* _TASKS TO CARRY OUT_
1. In the text on ocean volunteering, where is the analyzed marine debris data sent?
2. From the text on ocean volunteering, render this sentence in Spanish: "Previous experience working on board a ship is not required."
3. Carry on the text about ocean volunteering, picking up after its last sentence.

* _EXTRACT PROVIDED_

Beach Clean Ups – Everywhere

Beach clean ups are the easiest way everyone can make a difference for the ocean. In each area of the country there are plenty of opportunities to join the community in cleaning the beaches and surfline. Whether you look online for groups or find them as part of various clubs, Conservation Volunteers is an organization that makes it easy to find beach clean- ups close you you. They offer beach monitoring and marine debris collection. All marine debris will be analysed and the data will be sent to Tangaroa Blue, a national marine debris database that identifies source polluters.

No prior experience is necessary; and friendly team leaders will teach you everything that you need to know on the day. Just bring your gloves and a snack and begin making a difference.


Sea Shepherd Australia

Sea Shepherd, the notorious conservation pirates are constantly looking for passionate ocean defenders who aren’t afraid of hard work, no pay, long hours, dangerous conditions and extreme weather. While that may sound unappealing, this is an opportunity to visit places that people rarely see, meet like-minded individuals and make a profound difference on the front line. Many operations are multi-month and visit areas such as Europe, Antarctica and the Americas.

Sea Shepherd’s fleet is crewed by volunteers of all backgrounds from over two dozen countries and five continents. While the average age is 30, volunteers range in age from 19 to 61 years old, women and men. Women make up almost half of our ships’ crew, including captains, engineers and officers. While preference is given to technically-skilled volunteers for positions such as engineers, navigators, radio operators, cooks and medics, we also need deckhands to keep the ship running smoothly. Previous experience working on board a ship is not required.


Humpbacks and High-rises

HHR’s mission is to ensure present and future generations of the community have access to enjoy, appreciate and care for whales and dolphins. They aim for better protection of marine mammals by improving understanding about marine mammals through the research of whale & dolphin abundance, distribution, behaviour and movement patterns and through establishment of community involvement and outreach.

* _DATASET_
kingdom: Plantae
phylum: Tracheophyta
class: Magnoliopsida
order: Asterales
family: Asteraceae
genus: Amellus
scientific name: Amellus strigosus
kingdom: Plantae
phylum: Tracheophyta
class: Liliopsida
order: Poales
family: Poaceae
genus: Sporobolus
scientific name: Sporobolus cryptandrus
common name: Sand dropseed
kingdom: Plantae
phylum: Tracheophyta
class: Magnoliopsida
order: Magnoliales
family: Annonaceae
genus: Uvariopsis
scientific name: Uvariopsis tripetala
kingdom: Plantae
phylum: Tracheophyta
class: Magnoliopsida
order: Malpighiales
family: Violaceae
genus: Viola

* _ANSWERS GIVEN_
1. To Tangaroa Blue, a national marine debris database that identifies source polluters.

2. No se requiere experiencia previa trabajando a bordo de un barco.

3.
Reef Check Australia

Reef Check Australia is an innovative environmental charity dedicated to providing ways for the community to better understand, appreciate and protect oceans and marine environments. Reef Check has been conducting citizen science activities in South East Queensland (SEQ) for over 10 years. The project was established in 2007 to monitor subtropical reef sites between the Gold Coast, Brisbane area and the Sunshine Coast.


Currumbin Wildlife Hospital

Whether it be assisting Wildlife keepers in the Sanctuary, liaising with guests visiting the kangaroo paddocks or preparing blankets ready to house injured wildlife bought in from the public, apply today and be a part of our friendly team. With the recent bushfire crisis and ongoing drought, your help is more important than ever.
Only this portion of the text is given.